Üyelik sözü verilmeli mi?
Ukrayna'ya tam olarak ne vaat edileceği konusu zirvenin en can sıkıcı sorusu olacak. NATO üyesi ülke yetkilileri, nihai bildiride Ukrayna'nın NATO ittifakı içindeki haklı yerinin belirtilmesinin beklendiğini, ancak koşullar elverdiğinde ifadesinin eklenmesi ya da bu koşullardan bazılarının detaylandırılıp detaylandırılmaması konusunda tartışmalar olduğunu söyledi. Ancak ifadenin ötesinde, Ukrayna'nın oraya nasıl ve hangi süreçten geçerek ulaşacağı konusu tartışmalı olmaya devam ediyor. Ukrayna ve özellikle Rusya'ya sınırı olan Orta Avrupalı müttefikler, çatışmalar durduğunda Ukrayna'ya derhal üyelik sözü verilmesini istediklerini söylüyorlar.
Amerika Birleşik Devletleri, Almanya, Hollanda ve diğer ülkeler bu yaklaşımı reddediyor. Ukrayna'nın üyeliğe hak kazanabilmesi için siyasi, mali ve adli sistemlerinde başka reformlar yapması gerektiğinde ısrar ediyorlar. Şu anda önemli olanın orta vadede pratik yardım olduğunu söylüyorlar. Biden geçen ay yaptığı açıklamada, savaştan sonra bile Ukrayna'nın NATO'ya girmesi için kestirme yol olmayacağını söyledi.

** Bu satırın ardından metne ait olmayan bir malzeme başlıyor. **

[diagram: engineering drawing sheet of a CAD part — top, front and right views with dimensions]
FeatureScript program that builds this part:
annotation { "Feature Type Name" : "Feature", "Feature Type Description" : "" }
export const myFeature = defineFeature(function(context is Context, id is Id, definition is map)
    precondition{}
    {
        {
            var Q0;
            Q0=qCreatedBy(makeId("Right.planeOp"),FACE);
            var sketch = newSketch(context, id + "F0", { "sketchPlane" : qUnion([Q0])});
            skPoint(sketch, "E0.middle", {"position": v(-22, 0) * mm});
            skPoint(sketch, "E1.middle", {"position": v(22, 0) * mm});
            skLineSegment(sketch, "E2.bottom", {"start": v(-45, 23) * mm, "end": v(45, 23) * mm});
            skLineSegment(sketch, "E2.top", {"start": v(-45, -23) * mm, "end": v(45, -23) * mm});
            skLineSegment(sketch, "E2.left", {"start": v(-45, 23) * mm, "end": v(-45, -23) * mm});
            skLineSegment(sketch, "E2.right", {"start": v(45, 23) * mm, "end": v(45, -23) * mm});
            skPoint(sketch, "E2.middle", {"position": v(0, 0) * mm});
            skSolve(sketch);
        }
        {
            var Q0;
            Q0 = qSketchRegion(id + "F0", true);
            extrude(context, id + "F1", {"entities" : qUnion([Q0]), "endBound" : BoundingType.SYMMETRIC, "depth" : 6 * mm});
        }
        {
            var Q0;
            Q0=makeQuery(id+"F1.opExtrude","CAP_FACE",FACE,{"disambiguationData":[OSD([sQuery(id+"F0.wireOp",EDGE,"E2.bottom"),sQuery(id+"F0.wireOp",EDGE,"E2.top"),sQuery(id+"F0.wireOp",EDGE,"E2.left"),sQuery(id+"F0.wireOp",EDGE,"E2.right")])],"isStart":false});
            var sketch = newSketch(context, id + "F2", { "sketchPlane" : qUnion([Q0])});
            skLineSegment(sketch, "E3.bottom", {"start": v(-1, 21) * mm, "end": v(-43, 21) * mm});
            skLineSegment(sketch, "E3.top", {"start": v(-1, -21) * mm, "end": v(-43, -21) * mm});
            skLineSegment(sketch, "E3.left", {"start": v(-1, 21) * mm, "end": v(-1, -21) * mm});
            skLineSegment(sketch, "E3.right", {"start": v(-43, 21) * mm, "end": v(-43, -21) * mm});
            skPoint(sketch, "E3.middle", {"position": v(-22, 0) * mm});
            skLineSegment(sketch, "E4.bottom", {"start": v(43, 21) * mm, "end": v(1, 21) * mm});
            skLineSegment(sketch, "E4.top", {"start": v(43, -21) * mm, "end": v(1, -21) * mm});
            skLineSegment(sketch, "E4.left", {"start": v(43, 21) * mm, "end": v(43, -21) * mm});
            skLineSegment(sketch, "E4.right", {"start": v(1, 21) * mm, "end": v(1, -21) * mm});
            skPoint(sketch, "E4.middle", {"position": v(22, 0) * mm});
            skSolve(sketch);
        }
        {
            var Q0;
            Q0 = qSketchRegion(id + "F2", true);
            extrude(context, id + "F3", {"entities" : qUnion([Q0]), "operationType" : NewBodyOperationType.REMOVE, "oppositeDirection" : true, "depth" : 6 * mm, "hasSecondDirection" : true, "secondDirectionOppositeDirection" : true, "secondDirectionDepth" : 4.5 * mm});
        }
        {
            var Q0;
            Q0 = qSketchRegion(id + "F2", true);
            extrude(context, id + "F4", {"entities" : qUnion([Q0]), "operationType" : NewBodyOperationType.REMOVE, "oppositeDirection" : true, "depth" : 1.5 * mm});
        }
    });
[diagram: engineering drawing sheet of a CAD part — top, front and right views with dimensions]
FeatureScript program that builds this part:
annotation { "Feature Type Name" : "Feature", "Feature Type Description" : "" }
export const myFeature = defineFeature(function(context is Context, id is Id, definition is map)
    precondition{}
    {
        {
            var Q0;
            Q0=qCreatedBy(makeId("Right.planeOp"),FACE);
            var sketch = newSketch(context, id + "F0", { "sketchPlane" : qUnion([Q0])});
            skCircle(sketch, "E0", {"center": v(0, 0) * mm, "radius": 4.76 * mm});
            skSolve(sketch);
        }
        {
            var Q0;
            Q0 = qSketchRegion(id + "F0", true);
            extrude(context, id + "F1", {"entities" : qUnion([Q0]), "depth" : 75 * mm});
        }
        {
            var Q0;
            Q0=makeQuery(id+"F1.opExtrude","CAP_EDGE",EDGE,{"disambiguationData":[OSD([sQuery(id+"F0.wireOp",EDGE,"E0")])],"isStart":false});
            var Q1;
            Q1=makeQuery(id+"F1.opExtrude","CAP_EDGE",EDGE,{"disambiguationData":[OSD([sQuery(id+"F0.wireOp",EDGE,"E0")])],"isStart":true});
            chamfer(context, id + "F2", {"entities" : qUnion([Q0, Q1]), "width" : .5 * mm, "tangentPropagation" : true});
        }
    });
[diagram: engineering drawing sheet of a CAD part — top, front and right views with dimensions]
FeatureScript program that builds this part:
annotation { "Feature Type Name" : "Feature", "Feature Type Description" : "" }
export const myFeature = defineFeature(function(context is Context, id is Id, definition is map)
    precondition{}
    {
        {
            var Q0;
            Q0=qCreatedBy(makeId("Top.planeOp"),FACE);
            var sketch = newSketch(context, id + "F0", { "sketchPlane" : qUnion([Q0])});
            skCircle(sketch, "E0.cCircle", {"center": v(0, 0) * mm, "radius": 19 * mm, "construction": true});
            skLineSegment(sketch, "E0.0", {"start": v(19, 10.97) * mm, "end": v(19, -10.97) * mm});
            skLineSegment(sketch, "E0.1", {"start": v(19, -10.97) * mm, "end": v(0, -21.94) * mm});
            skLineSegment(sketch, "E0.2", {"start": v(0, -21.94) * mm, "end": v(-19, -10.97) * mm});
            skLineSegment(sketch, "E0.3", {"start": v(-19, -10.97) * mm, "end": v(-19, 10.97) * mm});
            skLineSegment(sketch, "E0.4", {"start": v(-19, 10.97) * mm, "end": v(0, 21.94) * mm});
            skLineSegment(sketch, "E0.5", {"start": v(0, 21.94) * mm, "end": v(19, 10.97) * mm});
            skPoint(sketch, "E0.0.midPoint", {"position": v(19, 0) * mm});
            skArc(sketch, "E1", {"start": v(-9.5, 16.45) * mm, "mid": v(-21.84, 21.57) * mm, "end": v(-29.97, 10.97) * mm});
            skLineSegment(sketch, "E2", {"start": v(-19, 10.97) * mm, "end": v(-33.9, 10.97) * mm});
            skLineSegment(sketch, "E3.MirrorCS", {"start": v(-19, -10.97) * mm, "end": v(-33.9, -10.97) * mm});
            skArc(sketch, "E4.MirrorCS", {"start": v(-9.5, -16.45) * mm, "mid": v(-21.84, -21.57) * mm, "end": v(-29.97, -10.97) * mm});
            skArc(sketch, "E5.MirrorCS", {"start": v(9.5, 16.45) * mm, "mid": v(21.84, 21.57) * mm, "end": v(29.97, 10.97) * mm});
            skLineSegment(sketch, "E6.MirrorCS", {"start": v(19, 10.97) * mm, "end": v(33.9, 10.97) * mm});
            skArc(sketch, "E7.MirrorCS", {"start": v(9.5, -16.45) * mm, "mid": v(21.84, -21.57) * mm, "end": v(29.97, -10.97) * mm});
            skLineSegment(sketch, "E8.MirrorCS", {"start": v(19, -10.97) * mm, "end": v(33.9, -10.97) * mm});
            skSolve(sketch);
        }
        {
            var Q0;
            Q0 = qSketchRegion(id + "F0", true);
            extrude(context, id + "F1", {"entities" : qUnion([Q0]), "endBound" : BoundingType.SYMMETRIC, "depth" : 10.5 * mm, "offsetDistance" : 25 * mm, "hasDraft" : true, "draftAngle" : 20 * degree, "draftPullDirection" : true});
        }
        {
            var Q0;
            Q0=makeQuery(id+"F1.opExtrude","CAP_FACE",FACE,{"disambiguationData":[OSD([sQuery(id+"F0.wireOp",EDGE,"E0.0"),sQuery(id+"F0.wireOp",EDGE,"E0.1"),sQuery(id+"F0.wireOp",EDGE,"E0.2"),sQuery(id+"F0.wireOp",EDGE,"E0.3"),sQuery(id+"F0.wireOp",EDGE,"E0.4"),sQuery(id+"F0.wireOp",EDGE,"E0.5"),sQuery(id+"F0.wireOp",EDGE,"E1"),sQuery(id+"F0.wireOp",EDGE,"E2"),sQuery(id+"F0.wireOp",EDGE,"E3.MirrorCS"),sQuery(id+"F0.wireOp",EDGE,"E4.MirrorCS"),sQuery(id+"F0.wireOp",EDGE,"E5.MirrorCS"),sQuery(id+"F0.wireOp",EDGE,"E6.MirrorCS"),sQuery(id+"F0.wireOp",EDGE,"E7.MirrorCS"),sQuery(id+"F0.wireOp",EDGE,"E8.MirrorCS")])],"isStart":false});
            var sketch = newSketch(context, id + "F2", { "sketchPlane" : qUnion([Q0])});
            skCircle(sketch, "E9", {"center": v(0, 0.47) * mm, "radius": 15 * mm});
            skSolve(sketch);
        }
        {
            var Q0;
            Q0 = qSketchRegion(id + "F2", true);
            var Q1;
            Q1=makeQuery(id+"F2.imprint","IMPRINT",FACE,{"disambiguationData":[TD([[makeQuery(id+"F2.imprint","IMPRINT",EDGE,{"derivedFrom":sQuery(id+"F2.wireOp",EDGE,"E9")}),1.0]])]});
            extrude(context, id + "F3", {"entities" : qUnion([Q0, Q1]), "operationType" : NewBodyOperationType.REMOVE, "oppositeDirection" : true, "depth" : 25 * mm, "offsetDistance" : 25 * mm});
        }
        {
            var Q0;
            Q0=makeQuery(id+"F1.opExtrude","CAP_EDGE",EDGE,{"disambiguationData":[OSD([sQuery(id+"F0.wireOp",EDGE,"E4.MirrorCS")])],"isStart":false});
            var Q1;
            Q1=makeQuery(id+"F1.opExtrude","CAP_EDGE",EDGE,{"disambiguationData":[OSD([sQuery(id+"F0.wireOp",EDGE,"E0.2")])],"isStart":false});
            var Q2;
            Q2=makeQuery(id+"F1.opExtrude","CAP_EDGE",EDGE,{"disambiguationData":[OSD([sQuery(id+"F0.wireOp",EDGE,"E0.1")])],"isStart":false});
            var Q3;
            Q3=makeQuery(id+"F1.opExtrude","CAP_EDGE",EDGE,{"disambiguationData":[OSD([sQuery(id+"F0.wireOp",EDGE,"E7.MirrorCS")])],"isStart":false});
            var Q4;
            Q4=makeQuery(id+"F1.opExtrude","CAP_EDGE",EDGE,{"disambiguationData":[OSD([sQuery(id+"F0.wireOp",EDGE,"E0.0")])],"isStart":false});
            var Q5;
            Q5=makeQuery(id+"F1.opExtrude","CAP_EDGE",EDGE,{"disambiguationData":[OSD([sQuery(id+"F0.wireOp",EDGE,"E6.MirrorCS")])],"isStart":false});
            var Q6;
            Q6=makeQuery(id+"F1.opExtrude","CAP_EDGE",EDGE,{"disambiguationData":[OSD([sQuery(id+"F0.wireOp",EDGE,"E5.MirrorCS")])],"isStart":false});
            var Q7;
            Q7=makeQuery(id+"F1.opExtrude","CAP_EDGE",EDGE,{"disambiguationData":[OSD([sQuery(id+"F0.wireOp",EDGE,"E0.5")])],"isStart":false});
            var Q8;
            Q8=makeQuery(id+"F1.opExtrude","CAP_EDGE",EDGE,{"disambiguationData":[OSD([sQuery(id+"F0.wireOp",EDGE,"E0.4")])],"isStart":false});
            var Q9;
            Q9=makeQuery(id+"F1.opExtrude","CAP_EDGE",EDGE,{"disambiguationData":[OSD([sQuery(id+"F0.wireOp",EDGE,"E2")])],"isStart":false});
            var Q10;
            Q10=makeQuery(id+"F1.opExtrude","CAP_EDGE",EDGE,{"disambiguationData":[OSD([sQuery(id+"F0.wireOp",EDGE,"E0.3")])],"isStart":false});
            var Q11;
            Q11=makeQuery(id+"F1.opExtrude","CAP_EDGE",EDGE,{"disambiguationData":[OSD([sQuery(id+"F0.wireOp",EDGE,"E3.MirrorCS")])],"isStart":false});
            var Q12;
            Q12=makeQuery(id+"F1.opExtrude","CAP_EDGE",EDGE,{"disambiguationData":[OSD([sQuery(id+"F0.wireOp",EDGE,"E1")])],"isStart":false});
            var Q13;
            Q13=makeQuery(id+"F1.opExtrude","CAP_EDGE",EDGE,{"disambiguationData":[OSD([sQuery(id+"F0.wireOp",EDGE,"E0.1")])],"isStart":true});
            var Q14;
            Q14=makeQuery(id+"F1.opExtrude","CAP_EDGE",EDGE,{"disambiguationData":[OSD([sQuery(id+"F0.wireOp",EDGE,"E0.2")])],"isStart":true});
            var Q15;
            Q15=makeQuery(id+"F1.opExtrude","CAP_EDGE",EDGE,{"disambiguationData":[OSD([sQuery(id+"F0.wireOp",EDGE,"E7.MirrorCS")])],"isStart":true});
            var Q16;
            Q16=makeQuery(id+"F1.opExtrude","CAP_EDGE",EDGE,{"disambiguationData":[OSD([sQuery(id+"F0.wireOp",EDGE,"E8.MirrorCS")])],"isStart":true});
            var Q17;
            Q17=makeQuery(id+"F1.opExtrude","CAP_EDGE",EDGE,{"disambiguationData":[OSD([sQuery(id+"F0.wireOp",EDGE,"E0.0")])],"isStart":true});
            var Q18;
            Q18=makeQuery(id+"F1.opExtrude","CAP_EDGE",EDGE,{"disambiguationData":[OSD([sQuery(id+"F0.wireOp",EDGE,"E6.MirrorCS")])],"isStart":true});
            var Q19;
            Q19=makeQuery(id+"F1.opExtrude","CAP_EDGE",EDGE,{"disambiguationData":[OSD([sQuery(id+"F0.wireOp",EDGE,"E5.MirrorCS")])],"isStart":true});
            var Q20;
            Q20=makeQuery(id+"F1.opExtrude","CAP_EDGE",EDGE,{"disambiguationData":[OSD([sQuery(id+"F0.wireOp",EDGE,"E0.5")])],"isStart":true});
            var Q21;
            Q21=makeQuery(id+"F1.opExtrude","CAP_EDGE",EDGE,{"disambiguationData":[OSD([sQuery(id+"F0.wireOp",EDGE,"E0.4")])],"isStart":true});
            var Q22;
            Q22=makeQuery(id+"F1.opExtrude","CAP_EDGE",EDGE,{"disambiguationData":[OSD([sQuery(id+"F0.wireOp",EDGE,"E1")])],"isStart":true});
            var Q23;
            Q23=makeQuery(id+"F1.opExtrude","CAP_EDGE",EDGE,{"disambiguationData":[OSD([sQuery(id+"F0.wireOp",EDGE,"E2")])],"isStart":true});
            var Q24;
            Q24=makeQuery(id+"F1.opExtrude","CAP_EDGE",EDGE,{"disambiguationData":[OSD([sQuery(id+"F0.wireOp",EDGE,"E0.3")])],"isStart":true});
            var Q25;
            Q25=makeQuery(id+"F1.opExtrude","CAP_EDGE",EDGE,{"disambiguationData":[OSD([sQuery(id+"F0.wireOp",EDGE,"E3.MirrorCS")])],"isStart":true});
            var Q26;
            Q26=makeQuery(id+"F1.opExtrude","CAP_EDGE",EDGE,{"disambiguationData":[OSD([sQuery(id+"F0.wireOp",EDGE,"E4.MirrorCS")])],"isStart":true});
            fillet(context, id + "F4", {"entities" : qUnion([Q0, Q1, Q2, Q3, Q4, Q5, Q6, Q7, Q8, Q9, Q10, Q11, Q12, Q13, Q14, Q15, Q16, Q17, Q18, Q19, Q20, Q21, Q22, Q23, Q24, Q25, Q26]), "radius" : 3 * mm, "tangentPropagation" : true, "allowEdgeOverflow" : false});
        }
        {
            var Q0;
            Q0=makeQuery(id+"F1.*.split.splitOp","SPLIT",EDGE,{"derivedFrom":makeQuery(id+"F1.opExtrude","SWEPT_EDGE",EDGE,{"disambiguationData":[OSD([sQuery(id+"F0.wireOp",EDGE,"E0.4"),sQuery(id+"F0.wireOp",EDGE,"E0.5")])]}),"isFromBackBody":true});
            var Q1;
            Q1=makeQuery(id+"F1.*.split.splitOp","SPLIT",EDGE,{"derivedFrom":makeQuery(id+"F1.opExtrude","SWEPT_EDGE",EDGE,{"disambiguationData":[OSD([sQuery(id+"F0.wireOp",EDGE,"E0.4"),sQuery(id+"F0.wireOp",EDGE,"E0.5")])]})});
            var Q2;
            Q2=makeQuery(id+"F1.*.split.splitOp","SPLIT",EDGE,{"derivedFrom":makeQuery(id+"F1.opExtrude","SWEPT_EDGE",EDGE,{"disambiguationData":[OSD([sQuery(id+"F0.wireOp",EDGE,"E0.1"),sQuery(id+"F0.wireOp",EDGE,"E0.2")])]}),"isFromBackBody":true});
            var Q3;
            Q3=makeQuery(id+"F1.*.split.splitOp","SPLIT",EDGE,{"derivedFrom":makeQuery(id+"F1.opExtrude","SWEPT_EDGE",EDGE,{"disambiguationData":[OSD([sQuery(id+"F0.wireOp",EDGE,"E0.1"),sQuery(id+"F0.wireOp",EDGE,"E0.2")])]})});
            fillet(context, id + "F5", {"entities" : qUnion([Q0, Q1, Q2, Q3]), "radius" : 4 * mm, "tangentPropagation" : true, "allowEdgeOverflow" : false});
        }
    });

İfadeler nasıl belirlenirse belirlensin, NATO yetkilileri zirvenin bir diğer kilit unsurunun da Ukrayna'ya pratik desteğin gösterilmesi olacağını söylüyor. Bazı NATO liderleri Putin'in Avrupa'nın kararlılığının azalacağına inandığını ve bunun da mühimmat avantajıyla birleştiğinde Ukrayna'nın yenilgisine yol açacağını savunuyor.
NATO ülkesi diplomatlara göre önümüzdeki iki gün, bazı ülkelerin yayınlayacağı ve diğer ülkelerin de imza atacağı genel bir taahhüt altında düzenlenen taahhütlerle dolu olacak. Vilnius'ta taahhütlerle birlikte böyle bir belgenin yayınlanması umuluyor. Belge, tam NATO üyeliğinin güvenlik garantisinden yoksun olsa da Ukrayna'ya uzun vadede ciddi güvenlik taahhütleri vermeyi amaçlıyor. Bu da Ukrayna'nın Rusya'nın gelecekte asla işgal etmeye kalkışmayacağı kadar iyi silahlanmasını sağlayacak modern silahlar ve eğitim sağlanması anlamına geliyor. Şu anda Avrupa Dış İlişkiler Konseyi'nde görev yapan eski bir üst düzey NATO yetkilisi olan Camille Grand'a göre asıl zorluk geçmişin muğlak vaatlerini tekrarlamaktan kaçınmak.